Try it => Using the listing that follows, filter out every line lacking the string "Johnson" and return the rest.

Records shown =>
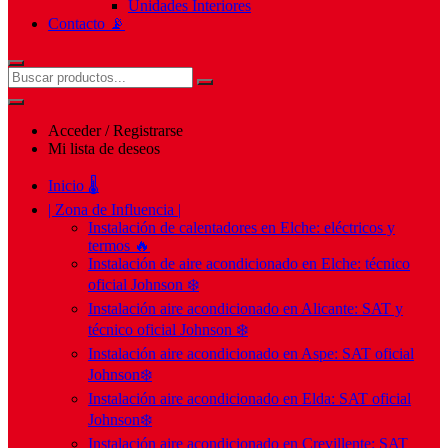
Unidades Interiores
Contacto 📡
Acceder / Registrarse
Mi lista de deseos
Inicio 🌡️
| Zona de Influencia |
Instalación de calentadores en Elche: eléctricos y
termos 🔥
Instalación de aire acondicionado en Elche: técnico
oficial Johnson ❄️
Instalación aire acondicionado en Alicante: SAT y
técnico oficial Johnson ❄️
Instalación aire acondicionado en Aspe: SAT oficial
Johnson❄️
Instalación aire acondicionado en Elda: SAT oficial
Johnson❄️
Instalación aire acondicionado en Crevillente: SAT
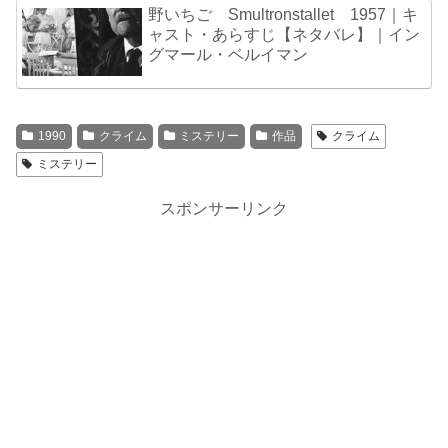
野いちご Smultronstallet 1957｜キ
ャスト・あらすじ【ネタバレ】｜イン
グマール・ベルイマン
1990
クライム
ミステリー
作品
クライム
ミステリー
スポンサーリンク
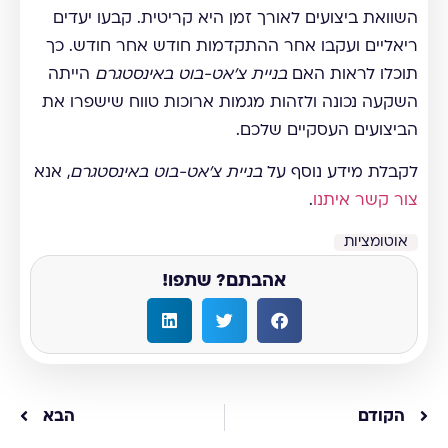
השוואת ביצועים לאורך זמן היא קריטית. קבעו יעדים
ריאליים ועקבו אחר ההתקדמות חודש אחר חודש. כך
תוכלו לראות האם
בניית צ'אט-בוט באינסטגרם
הייתה
השקעה נכונה ולזהות מגמות ארוכות טווח שישפרו את
הביצועים העסקיים שלכם.
לקבלת מידע נוסף על
בניית צ'אט-בוט באינסטגרם
, אנא
צור קשר איתנו
.
אוטומציות
אהבתם? שתפו!
הקודם
הבא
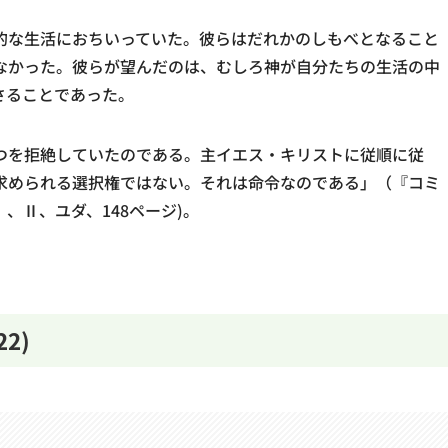
的な生活におちいっていた。彼らはだれかのしもべとなること
なかった。彼らが望んだのは、むしろ神が自分たちの生活の中
さることであった。
つを拒絶していたのである。主イエス・キリストに従順に従
求められる選択権ではない。それは命令なのである」（『コミ
、Ⅱ、ユダ、148ページ)。
2)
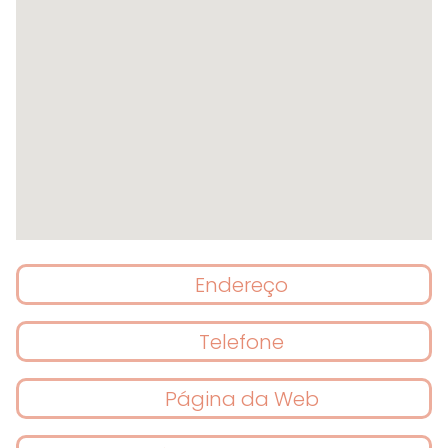
Endereço
Telefone
Página da Web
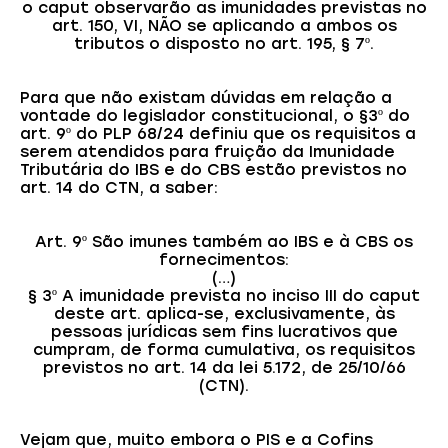
o caput observarão as imunidades previstas no
art. 150, VI, NÃO se aplicando a ambos os
tributos o disposto no art. 195, § 7º.
Para que não existam dúvidas em relação a
vontade do legislador constitucional, o §3º do
art. 9º do PLP 68/24 definiu que os requisitos a
serem atendidos para fruição da Imunidade
Tributária do IBS e do CBS estão previstos no
art. 14 do CTN, a saber:
Art. 9º São imunes também ao IBS e à CBS os
fornecimentos:
(…)
§ 3º A imunidade prevista no inciso III do caput
deste art. aplica-se, exclusivamente, às
pessoas jurídicas sem fins lucrativos que
cumpram, de forma cumulativa, os requisitos
previstos no art. 14 da lei 5.172, de 25/10/66
(CTN).
Vejam que, muito embora o PIS e a Cofins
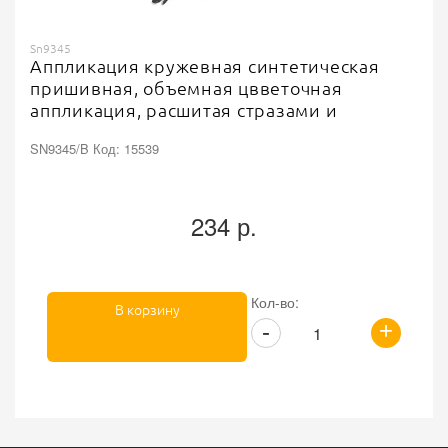
Sn9345
Аппликация кружевная синтетическая
пришивная, объемная цвветочная
аппликация, расшитая стразами и
бусинами, размер 150х330 мм
SN9345/B Код: 15539
234 р.
Кол-во:
В корзину
+
-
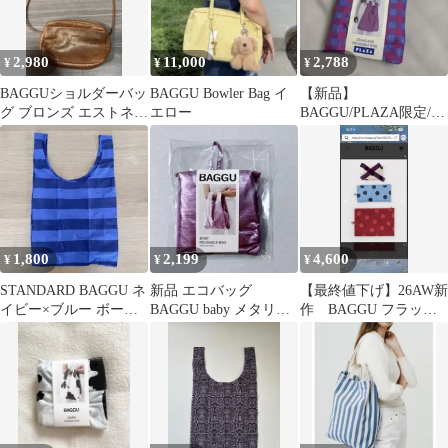
2,980
11,000
2,788
¥
¥
¥
BAGGUショルダーバッ
BAGGU Bowler Bag イ
【新品】
グ ブロンズ エストネー
エロー
BAGGU/PLAZA限定/ギ
ション公式サイト 購入
ンガムチェッ
ク/standard size
1,800
2,199
4,600
¥
¥
¥
STANDARD BAGGU ネ
新品 エコバッグ
【最終値下げ】26AW新
イビー×ブルー ボーダ
BAGGU baby メタリッ
作 BAGGU フラット
ー 廃盤品 レア柄
クパープル にほんげん
ポーチ 2サイズセット
てT
ドット柄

Answer for the task =>
oficial Johnson ❄️
técnico oficial Johnson ❄️
Johnson❄️
Johnson❄️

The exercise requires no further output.